Während es früher riskant war, sich zum ANC zu bekennen, und materiell nichts zu gewinnen war (das streicht der Jubiläumsslogan „100 years of selfless struggle“ heraus), lassen sich heute aus einer Parteimitgliedschaft ohne großes Risiko materielle Vorteile ziehen. Wer „Kader“ ist, kann einen Posten bekommen oder gute Geschäfte machen. Für arbeitslose junge Menschen ist ein Parteieintritt manchmal der einzige Weg, es zu Geld und Macht zu bringen. Darüber wird in Südafrika offen diskutiert.
Der ANC hat bei allen Enttäuschungen noch einen Platz im Herzen vieler Südafrikaner, sie fliegen ihm aber nicht mehr zu. So wie manches Mitglied seinen Nutzen kalkuliert, organisiert der ANC inzwischen knallhart den Machterhalt. Dazu gehört auch eine aggressive Mitgliederwerbung.

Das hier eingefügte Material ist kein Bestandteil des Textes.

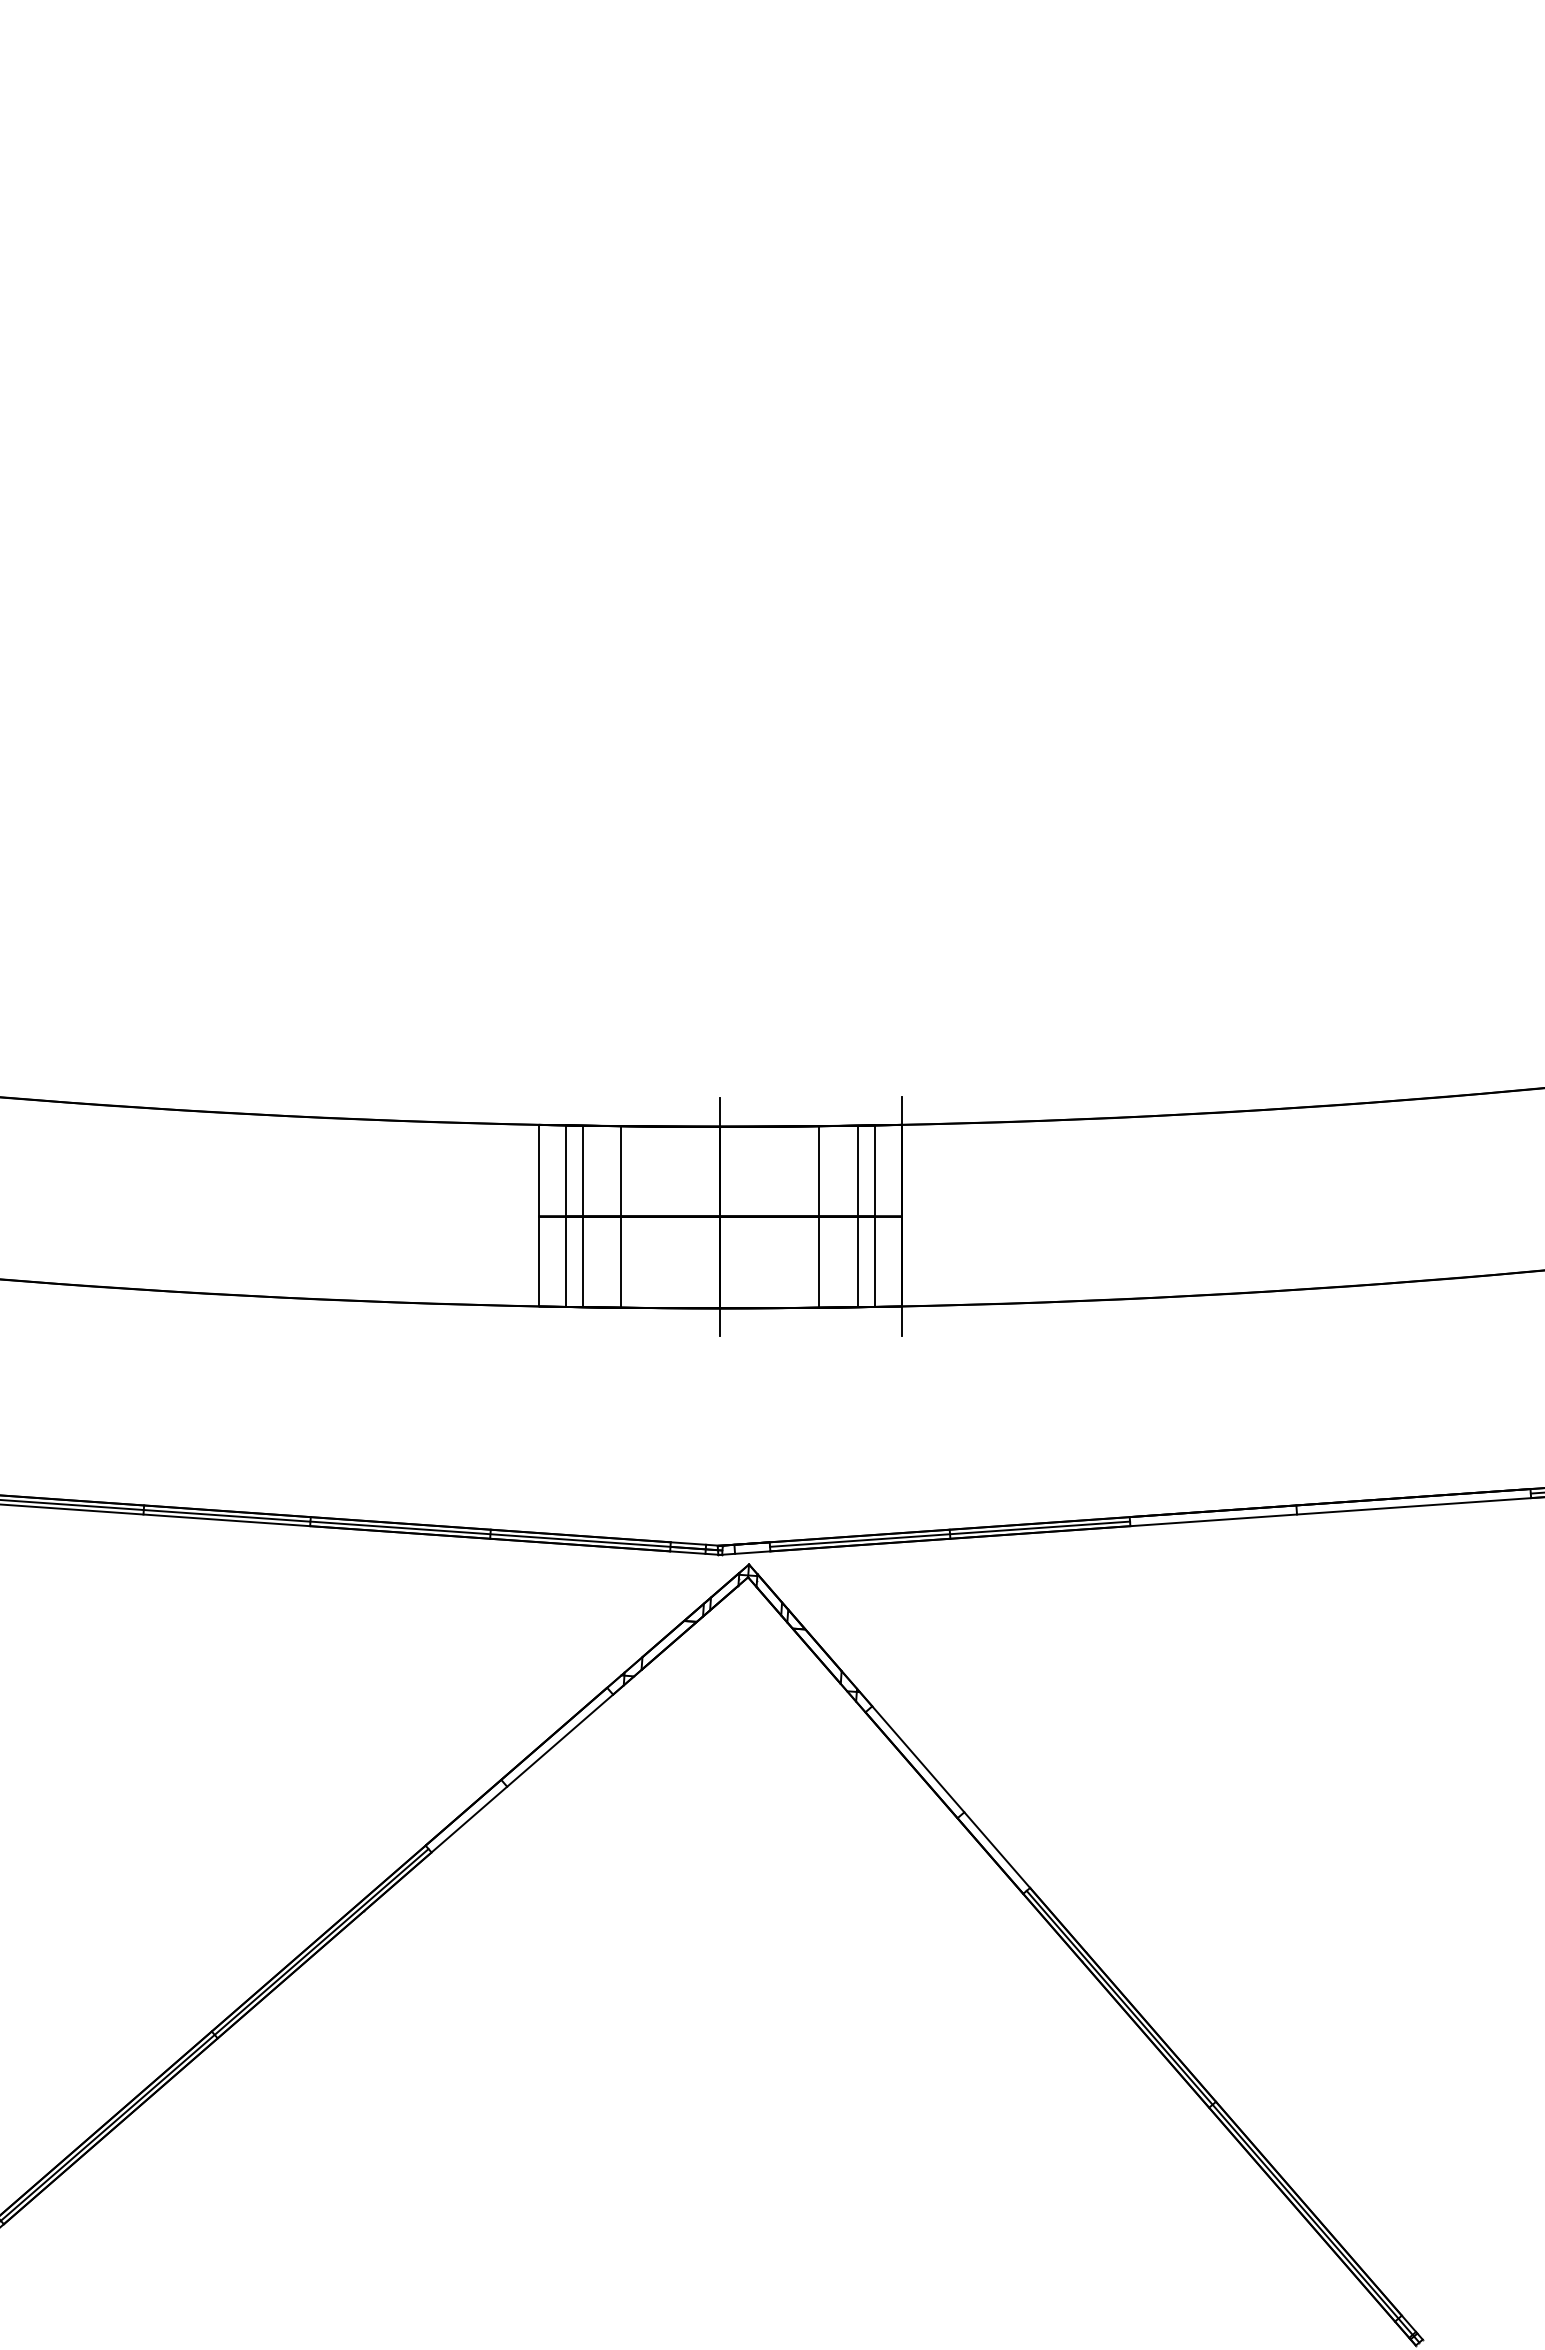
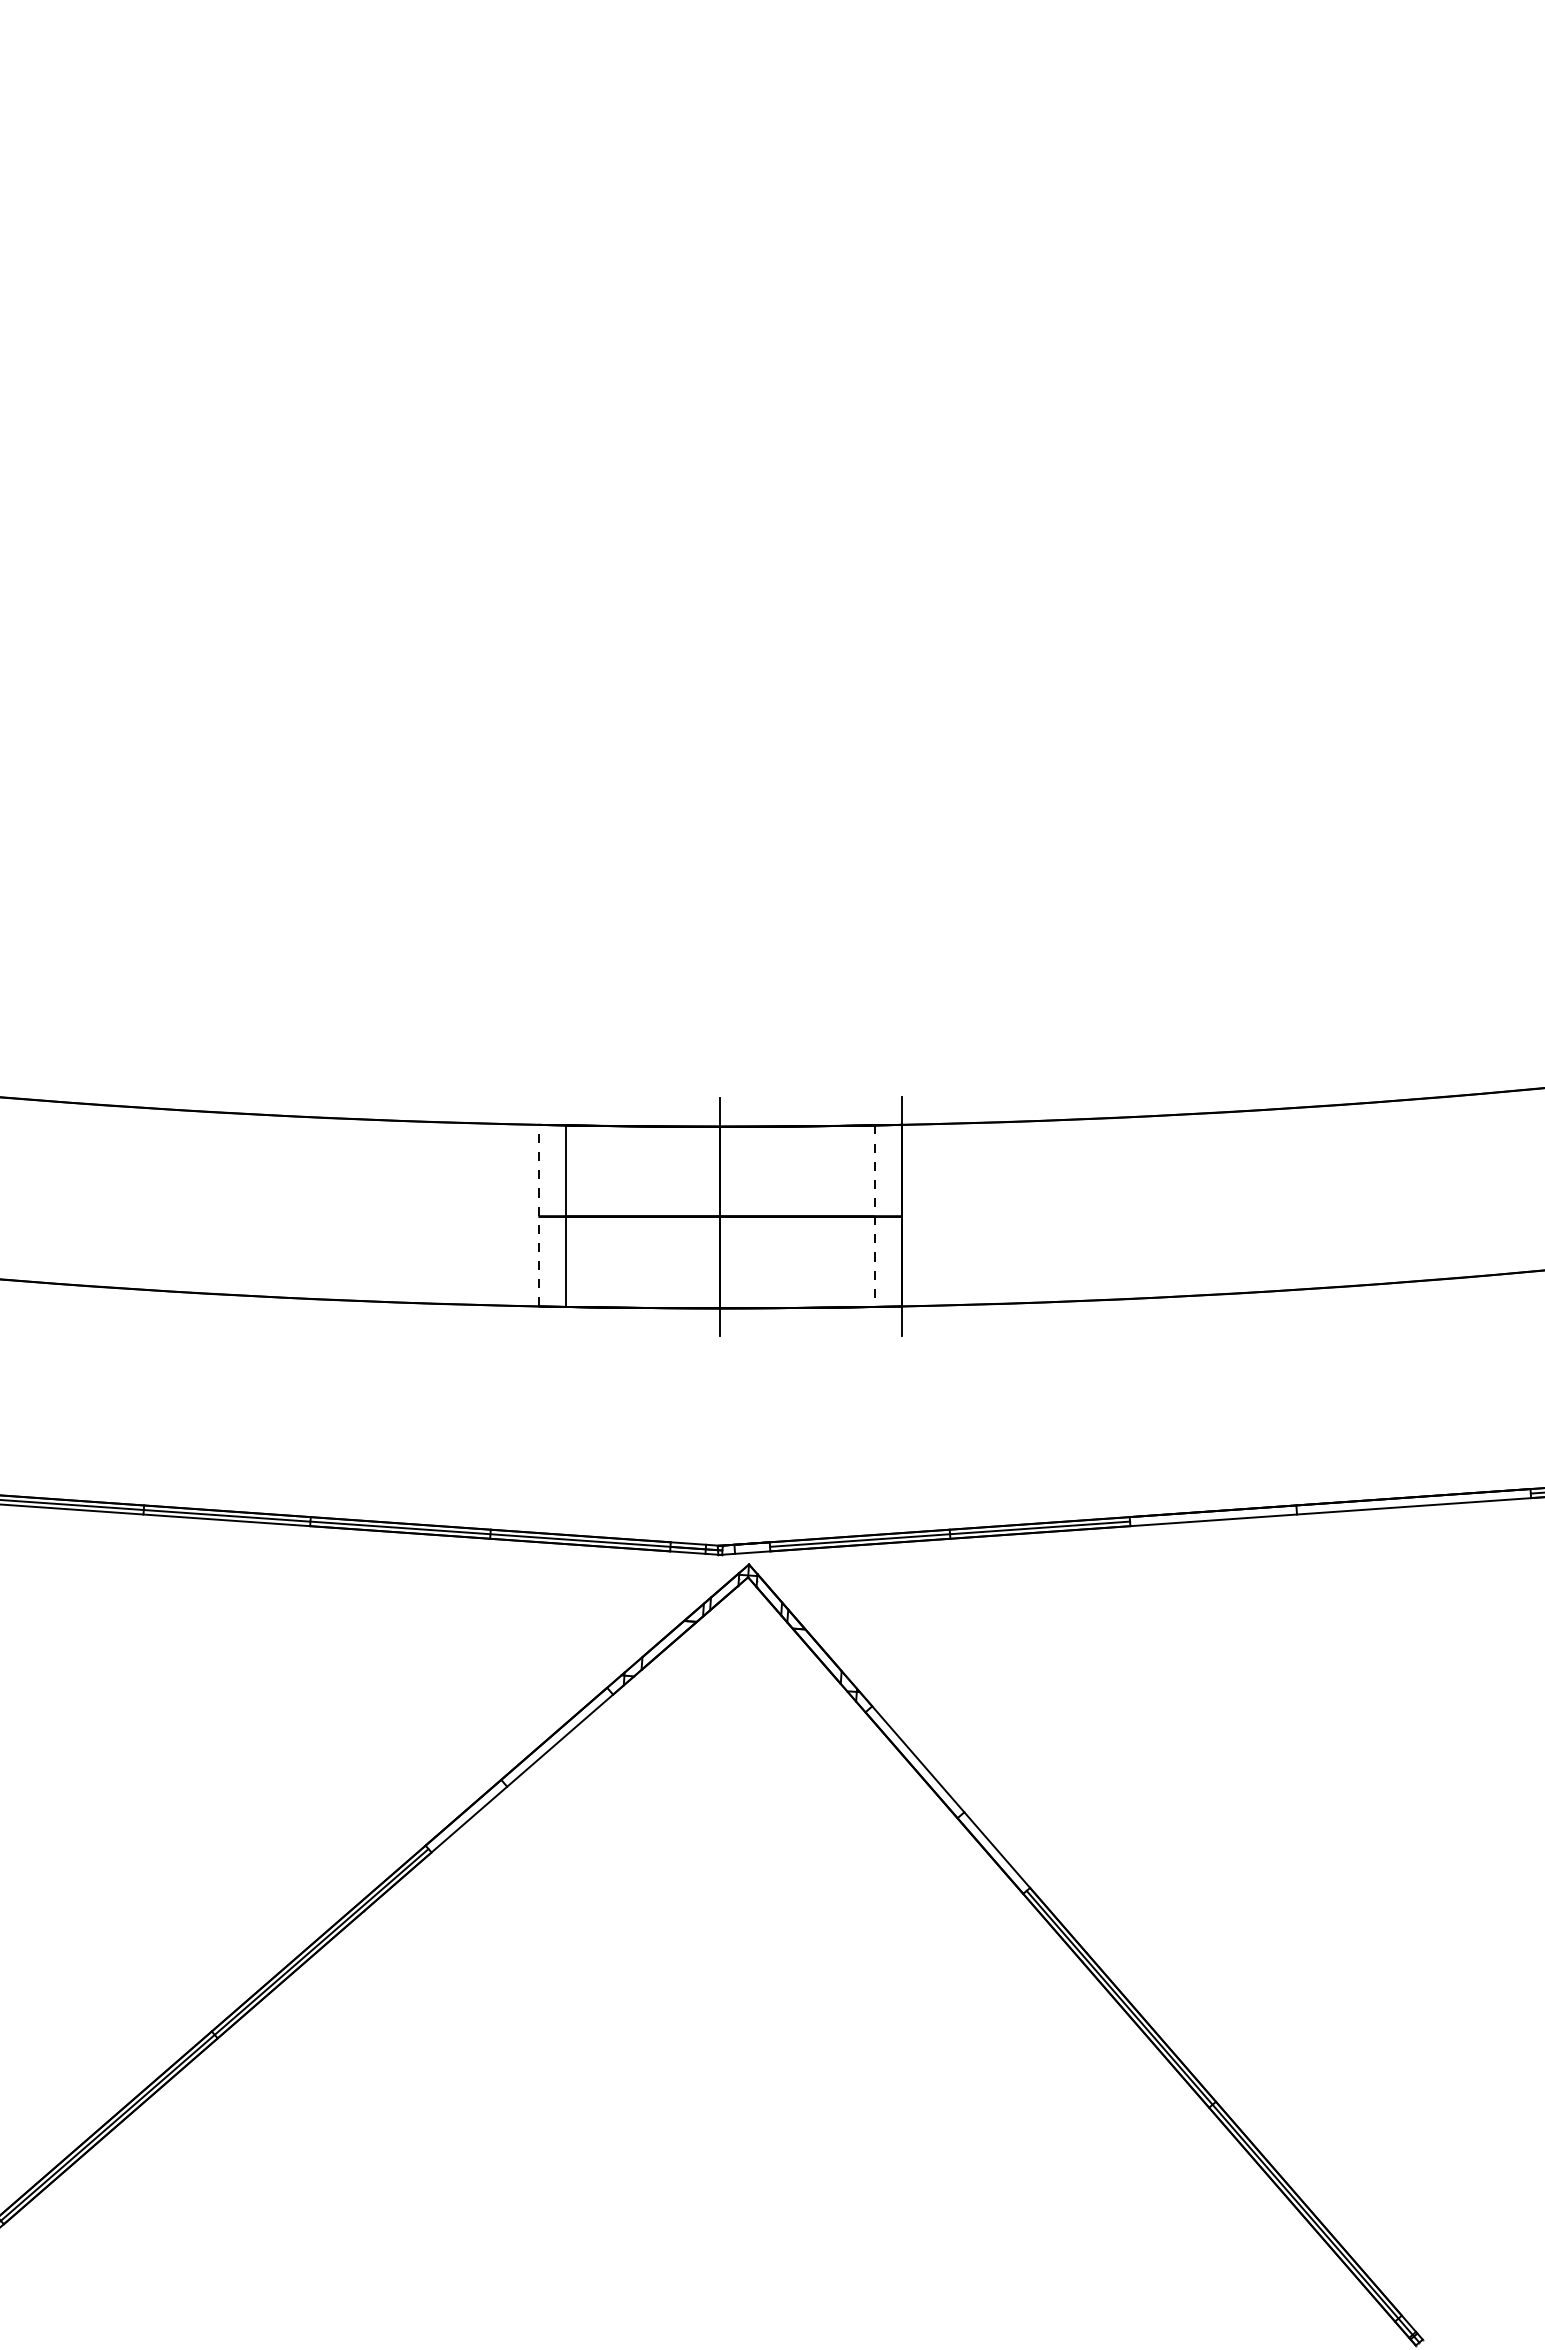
line at (538, 1215): solid -> dashed
line at (582, 1216): present -> none
line at (621, 1216): present -> none
line at (819, 1216): present -> none
line at (857, 1216): present -> none
line at (874, 1216): solid -> dashed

Über die Ortsvereine (branches) des ANC ist relativ wenig bekannt, aus einzelnen Beobachtungen lässt sich aber schließen, dass das Parteileben nicht besonders rege ist. Offenbar gibt es auch im ANC viele Karteileichen. In einem Kommentar für "Business Day" hat der Journalist Sam Mokeli den inneren Zustand des quantitativ erstarkten ANC so beschrieben: "Die Organisation feiert ihr Wachstum auf die (dubiose) Zahl von 1,2 Millionen Mitgliedern. Viele von ihnen sind noch nie bei einem Ortsvereinstreffen gewesen. Die Mitgliedschaft der Partei besteht ganz überwiegend aus der armen Unterschicht, dazu den Superreichen an der Spitze - und einer großen leeren Blase in der Mitte."
Mit der Zahl der Parteimitglieder wird ganz offen Politik gemacht. Als der ANC vor zwei Wochen bekannt gab, wie viele Mitglieder er in den einzelnen Provinzen des Landes hat, staunte die Öffentlichkeit nicht schlecht. In KwaZulu-Natal, der Heimat von Präsident Zuma, ist die Zahl der Mitglieder seit Januar von 244.000 auf mehr als 331.000 gestiegen, während sie im Eastern Cape, dem alten Stammland des ANC, von 225.000 auf 185.000 gefallen ist. Zur Erklärung verweist Sihle Zikalala, der KZN-Provinzsekretär, auf die eigenen Rekrutierungsanstrengungen, insbesondere die „harte Arbeit“ der Volunteer Core Movements.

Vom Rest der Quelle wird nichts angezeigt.